Mãe e filha irão a júri popular

Maria Barbosa Quirino e Susan Mara Barbosa Quirino foram pronunciadas pelo juiz da Vara Criminal, da Infância e Juventude da Comarca de Brusque, Edemar Leopoldo Schlosser, para serem julgadas pelo Tribunal do Júri. Mãe e filha estão sendo acusadas de terem matado intencionalmente o eletricista Vilmar Cachoeira Quirino, esposo de Maria e pai de Susan, na madrugada de 8 de outubro do ano passado, com marretadas na cabeça.

Na manhã do dia 8 de outubro, o serviço reservado da Polícia Militar deteve Susan em um sítio no bairro Poço Fundo. Ela era a primeira suspeita de ter matado Vilmar, que era natural de São Lourenço do Oeste (SC) e trabalhava como eletricista da Irmãos Fischer. Naquela oportunidade, mãe e filha procuraram esconder como foi a ação que levou à morte de Vilmar.

O delegado Alonso Torres e a equipe de investigadores da Polícia Civil de Brusque levaram 58 dias para desvendar os detalhes do crime. Com o desenrolar das investigações e a juntada de documentos e laudos periciais, Alonso percebeu pontos de discordância entre as evidências e os depoimentos inicialmente prestados por Susan, Maria e outras testemunhas ouvidas no inquérito.

Em novo interrogatório feito em 5 de dezembro passado, as duas mulheres acabaram confessando como Vilmar foi executado.

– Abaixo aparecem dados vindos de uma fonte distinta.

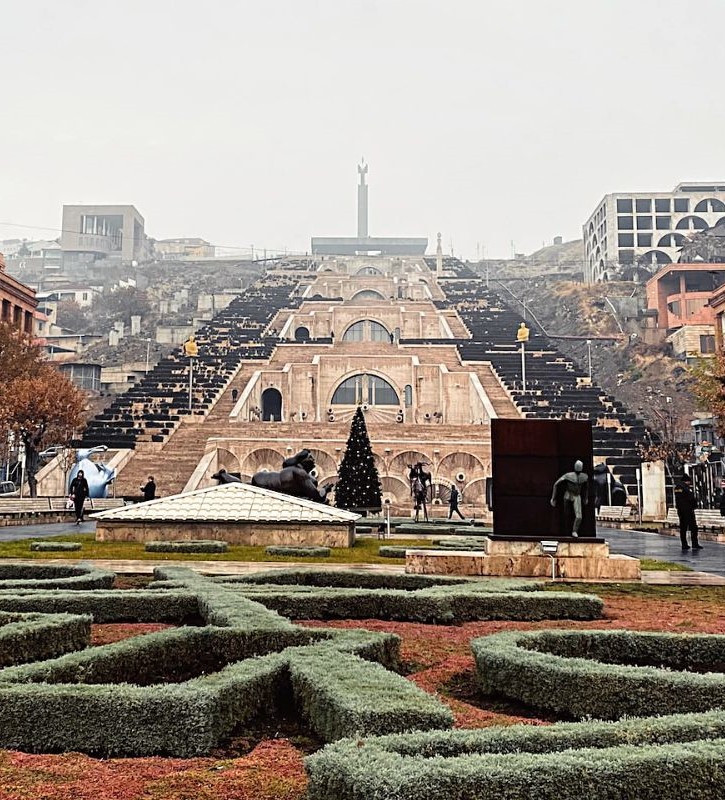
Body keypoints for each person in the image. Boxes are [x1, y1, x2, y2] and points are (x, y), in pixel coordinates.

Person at [550, 460, 588, 537]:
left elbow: (586, 488)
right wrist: (553, 498)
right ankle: (566, 529)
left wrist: (585, 498)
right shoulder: (568, 475)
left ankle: (574, 531)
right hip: (568, 494)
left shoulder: (584, 476)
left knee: (579, 516)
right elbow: (556, 484)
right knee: (566, 514)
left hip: (577, 495)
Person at [675, 475, 702, 551]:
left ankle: (684, 544)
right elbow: (691, 498)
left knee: (683, 528)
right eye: (689, 481)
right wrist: (694, 505)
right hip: (688, 510)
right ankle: (694, 543)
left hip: (681, 511)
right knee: (693, 527)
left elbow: (679, 499)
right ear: (687, 481)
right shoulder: (685, 488)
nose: (689, 483)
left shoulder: (677, 488)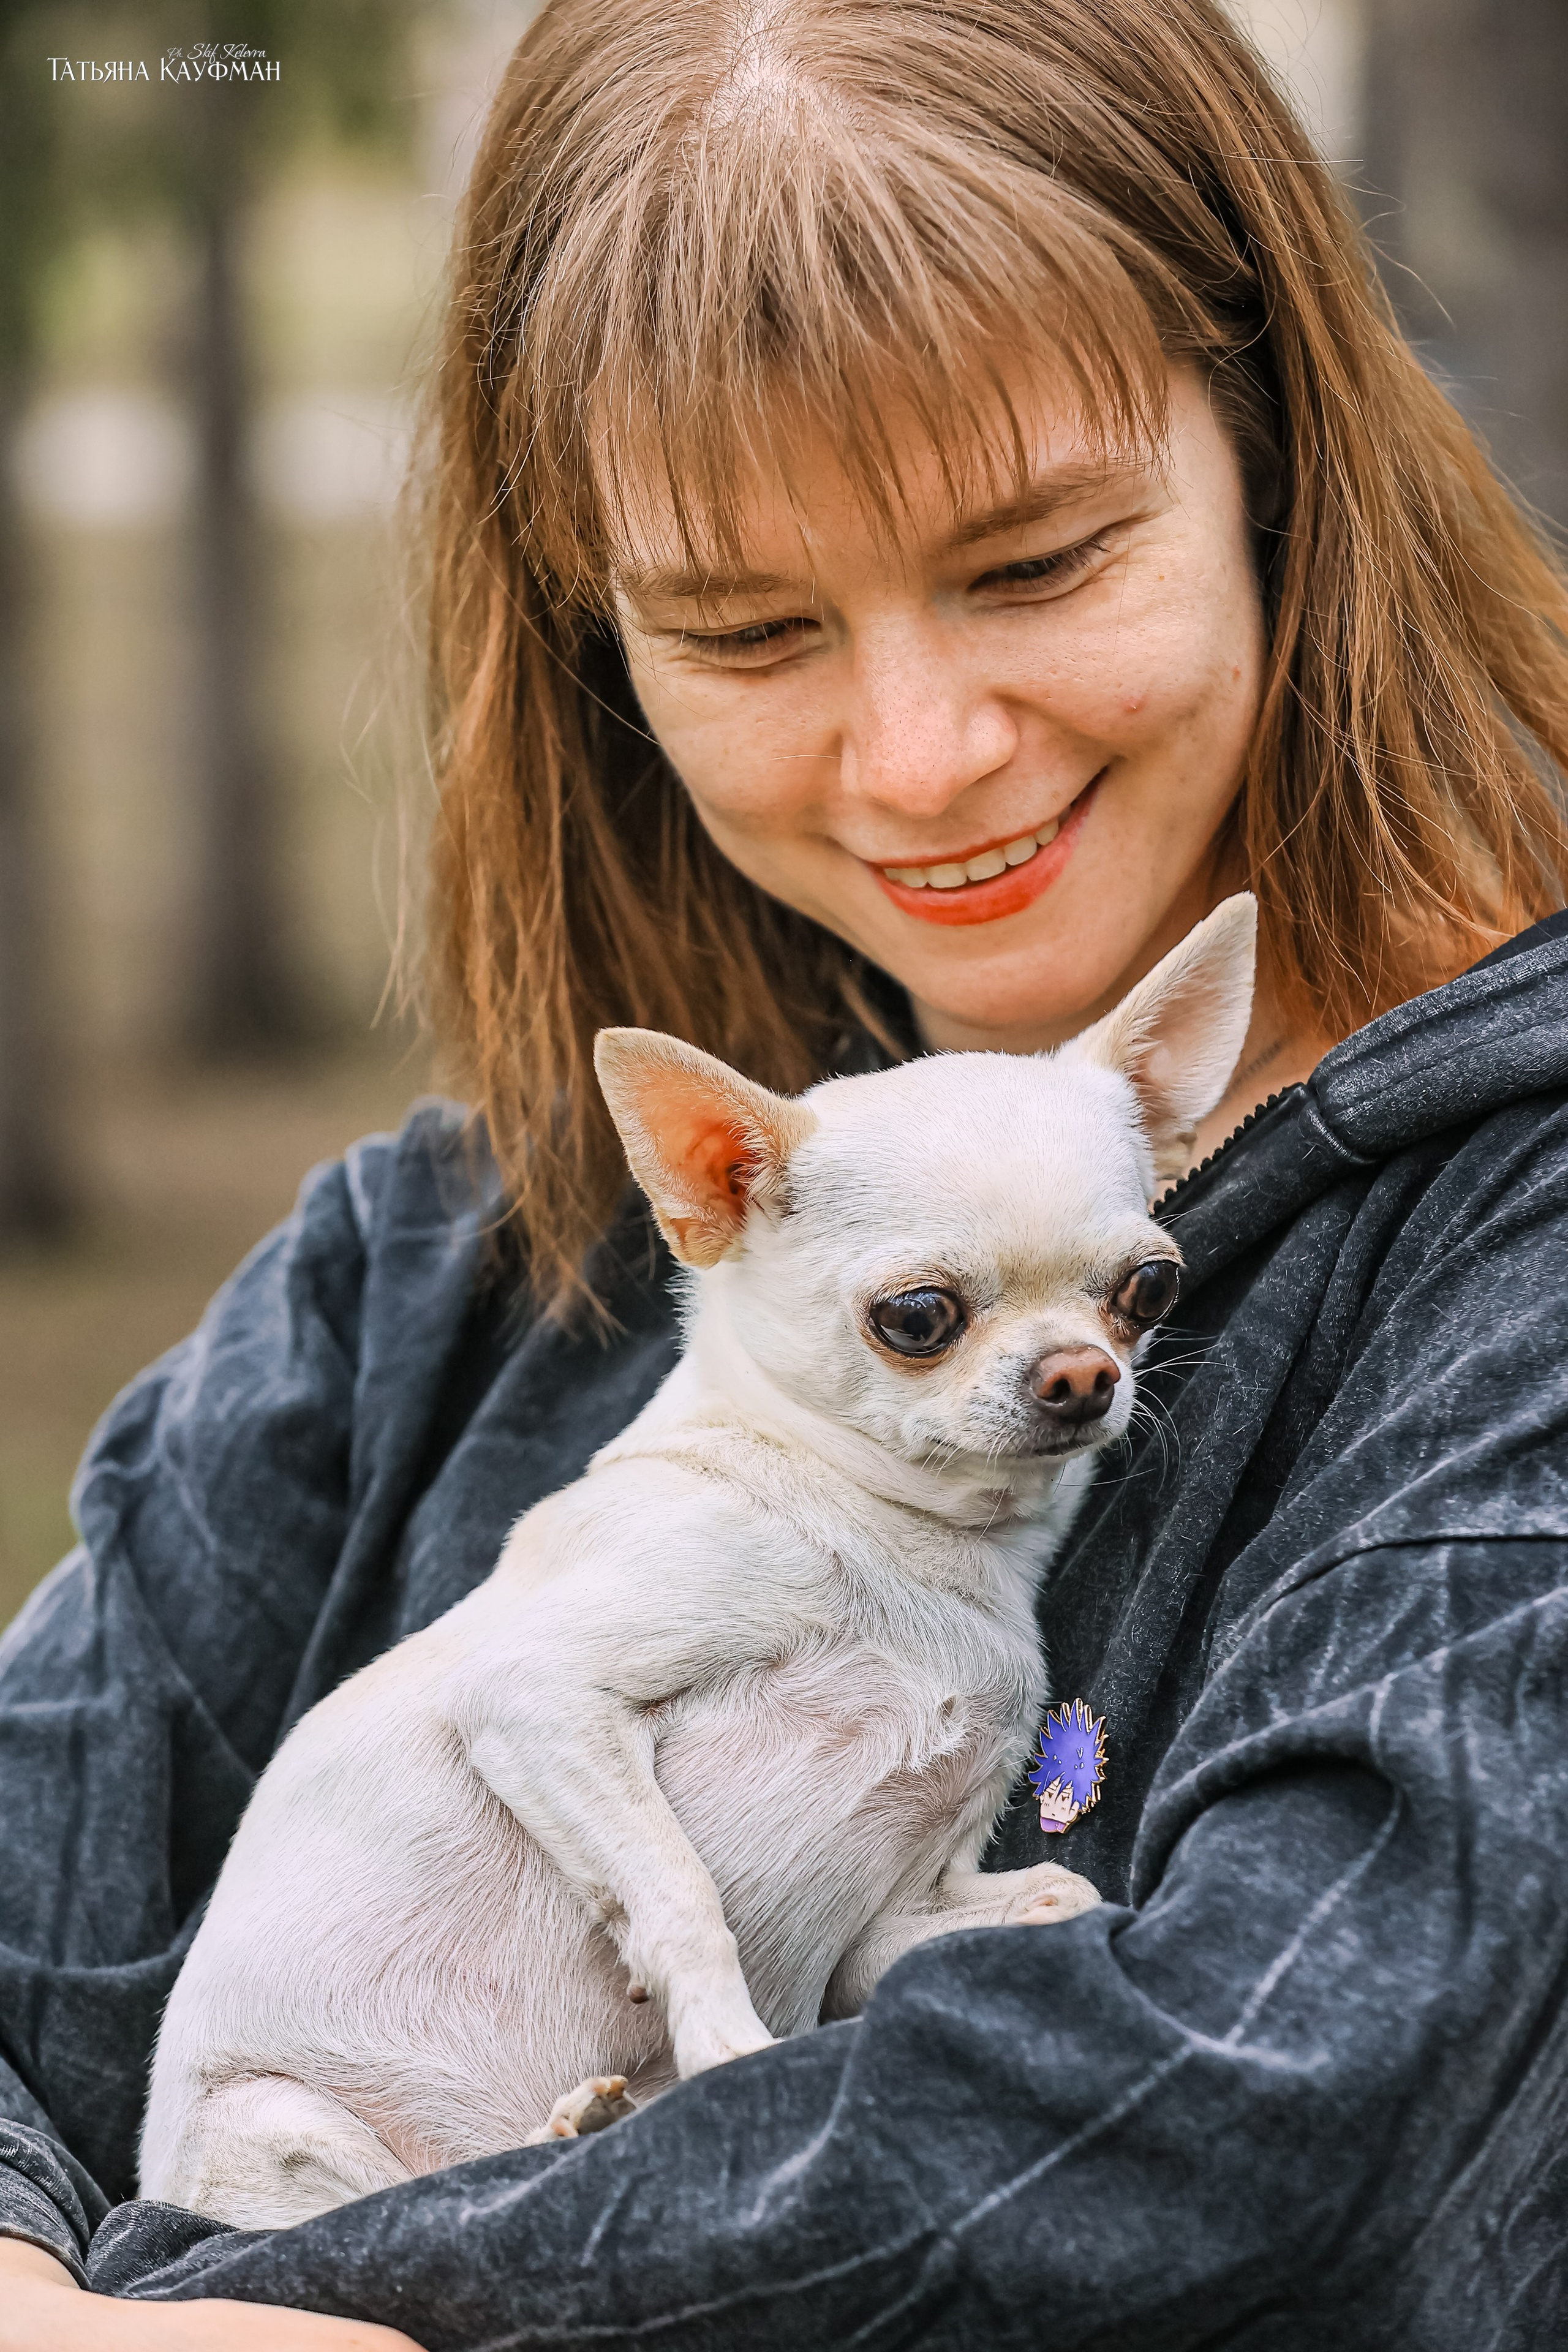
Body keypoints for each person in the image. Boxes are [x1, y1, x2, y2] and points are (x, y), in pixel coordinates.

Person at [4, 0, 1568, 2343]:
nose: (920, 755)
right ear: (597, 646)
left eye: (1035, 563)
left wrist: (231, 2312)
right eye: (746, 628)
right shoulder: (435, 1275)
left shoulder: (1510, 1245)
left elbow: (1274, 2116)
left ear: (1277, 455)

Segundo consta no inquérito encaminhado à Justiça, tudo começou quando o eletricista chegou em casa embriagado na noite do dia 7 de outubro de 2007. Como o relacionamento do casal não era harmonioso, Vilmar costumava sair com amigos nos finais de semana para buscar "se divertir" fora do lar.

Decidida a assustar o pai, no início da madrugada daquela segunda-feira, Susan estava no quarto com a mãe e o irmão menor, que dormia, quando disse que iria dar uma facada em Vilmar. A mãe Maria se levantou e disse à filha que cuidaria daquilo de uma vez por todas. Foi no quintal da casa, pegou uma marreta (tipo de martelo de cabo longo, para quebrar pedra) e se dirigiu ao quarto onde o marido dormia.

Determinada, a mulher golpeou a cabeça de Vilmar com várias marretadas. Para evitar que o irmão, que necessita de atenção especial, ficasse sem a companhia da mãe, Susan resolveu assumir a autoria do crime e proteger Maria para que ela permanecesse com o menino.

Os registros telefônicos daquela madrugada acabaram contribuindo para que o delegado Alonso, e sua equipe, percebessem que havia algo que não fechava nos depoimentos iniciais. Reinquirida, Maria assumiu a autoria do homicídio na presença da filha.